**Brief**
Pick each line containing "significant" out of the records.

**Information provided**

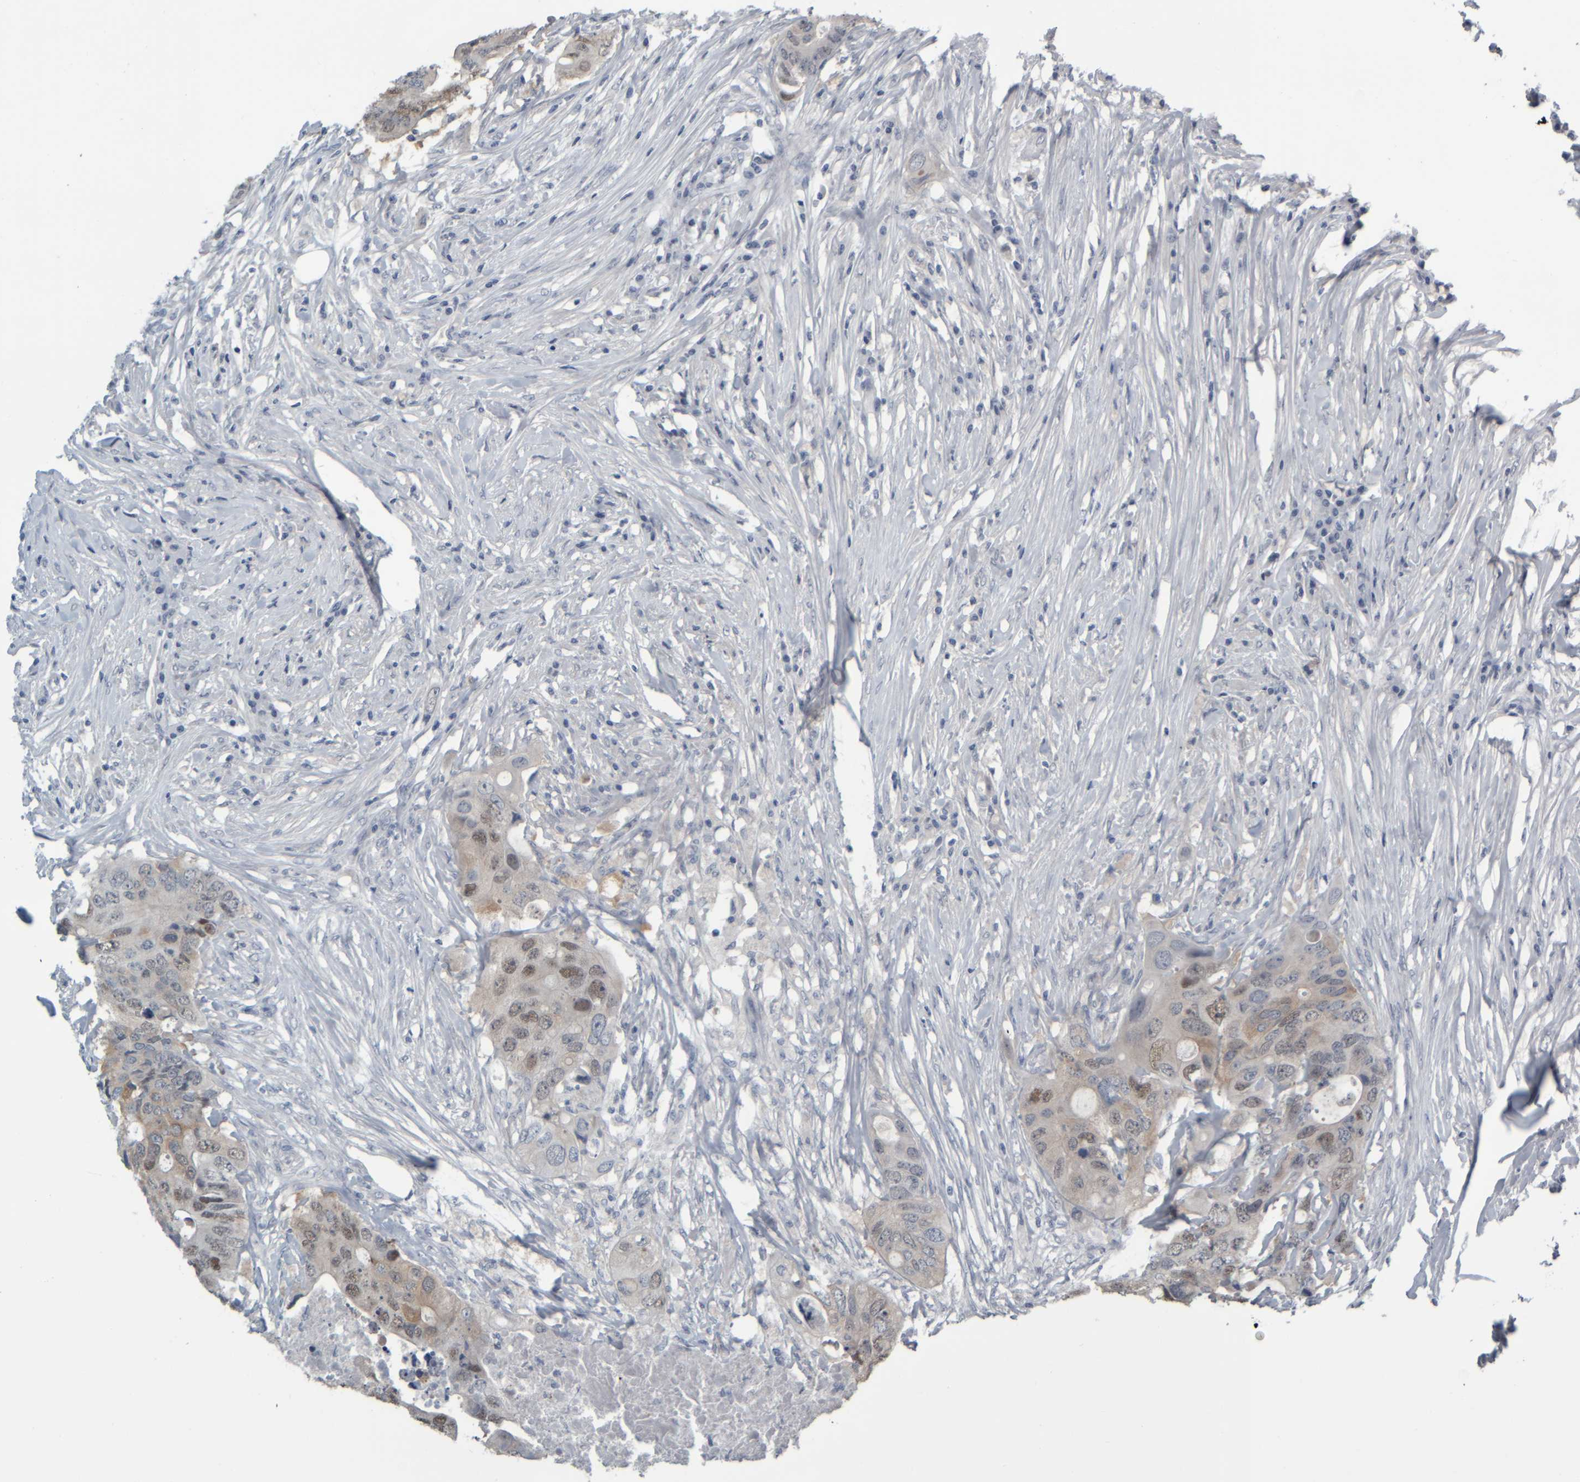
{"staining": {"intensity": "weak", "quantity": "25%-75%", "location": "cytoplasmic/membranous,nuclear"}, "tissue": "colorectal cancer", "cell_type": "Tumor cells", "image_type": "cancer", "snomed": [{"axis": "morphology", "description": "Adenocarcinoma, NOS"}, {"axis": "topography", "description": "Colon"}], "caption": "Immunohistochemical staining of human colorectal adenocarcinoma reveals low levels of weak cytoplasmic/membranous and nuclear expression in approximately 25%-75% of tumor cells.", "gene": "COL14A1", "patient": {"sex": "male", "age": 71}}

---

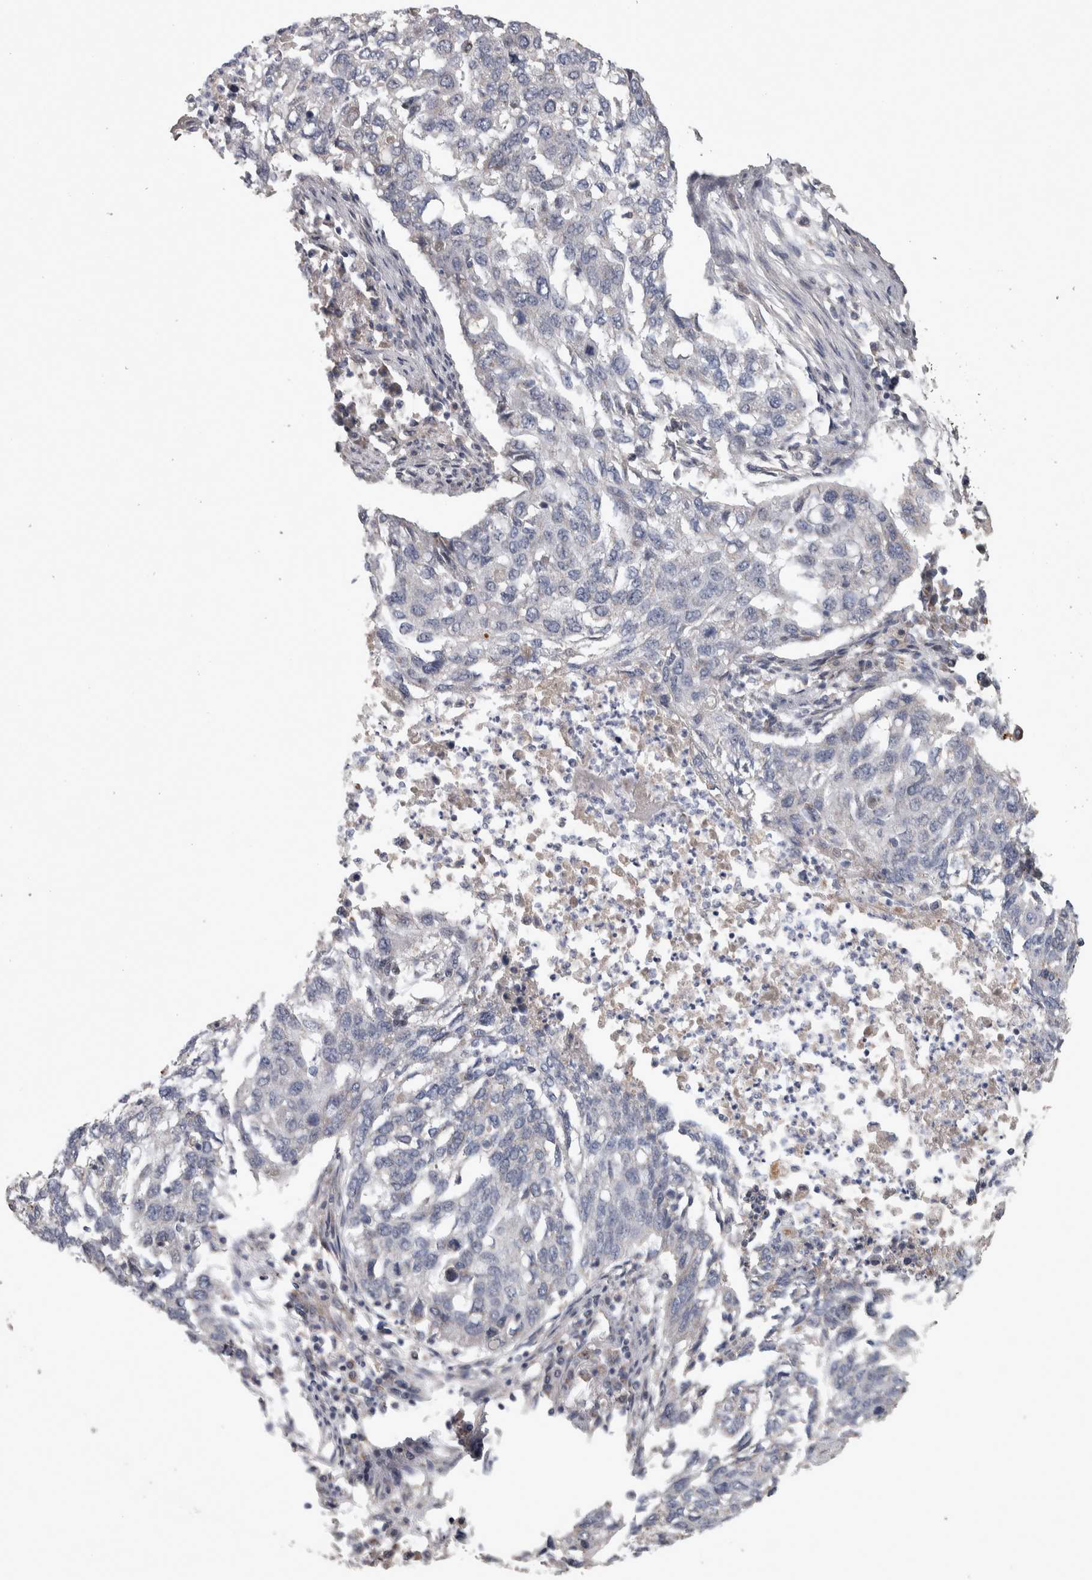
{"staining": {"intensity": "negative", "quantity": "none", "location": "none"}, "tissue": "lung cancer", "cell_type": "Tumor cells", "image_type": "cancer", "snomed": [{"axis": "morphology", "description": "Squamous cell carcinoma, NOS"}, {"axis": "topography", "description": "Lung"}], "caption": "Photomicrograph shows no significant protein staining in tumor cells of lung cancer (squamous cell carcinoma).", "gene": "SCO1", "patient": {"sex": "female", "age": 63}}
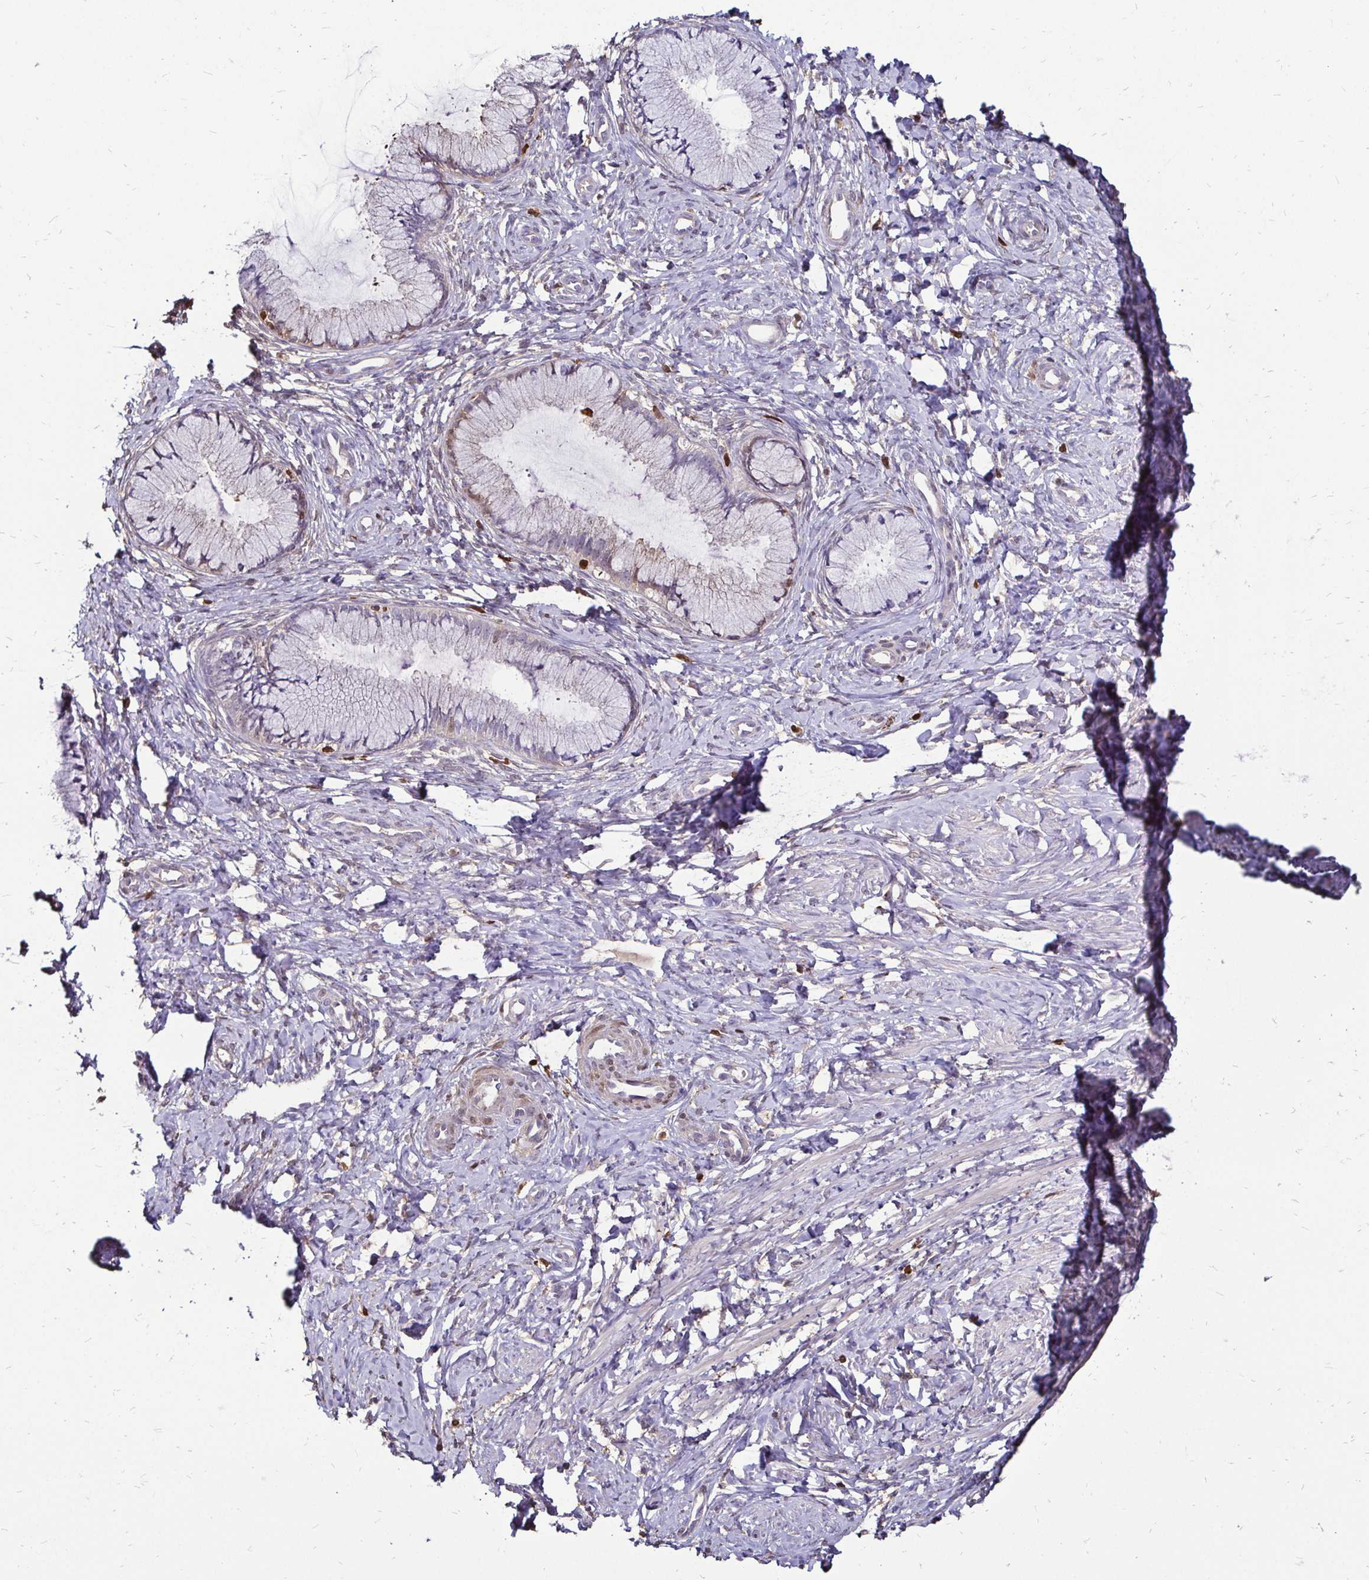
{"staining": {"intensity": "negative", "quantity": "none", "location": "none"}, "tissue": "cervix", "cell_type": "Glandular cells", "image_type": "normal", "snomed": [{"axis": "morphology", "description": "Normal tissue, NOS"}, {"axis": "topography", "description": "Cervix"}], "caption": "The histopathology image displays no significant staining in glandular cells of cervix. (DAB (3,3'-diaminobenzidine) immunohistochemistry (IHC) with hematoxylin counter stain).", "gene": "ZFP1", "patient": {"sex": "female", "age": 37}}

**Worked solution**
{"staining": {"intensity": "negative", "quantity": "none", "location": "none"}, "tissue": "lung cancer", "cell_type": "Tumor cells", "image_type": "cancer", "snomed": [{"axis": "morphology", "description": "Squamous cell carcinoma, NOS"}, {"axis": "topography", "description": "Lung"}], "caption": "Photomicrograph shows no significant protein staining in tumor cells of lung cancer (squamous cell carcinoma).", "gene": "SCO1", "patient": {"sex": "female", "age": 63}}
{"staining": {"intensity": "negative", "quantity": "none", "location": "none"}, "tissue": "cervix", "cell_type": "Glandular cells", "image_type": "normal", "snomed": [{"axis": "morphology", "description": "Normal tissue, NOS"}, {"axis": "topography", "description": "Cervix"}], "caption": "The histopathology image displays no significant staining in glandular cells of cervix. (DAB (3,3'-diaminobenzidine) immunohistochemistry (IHC) with hematoxylin counter stain).", "gene": "ZFP1", "patient": {"sex": "female", "age": 37}}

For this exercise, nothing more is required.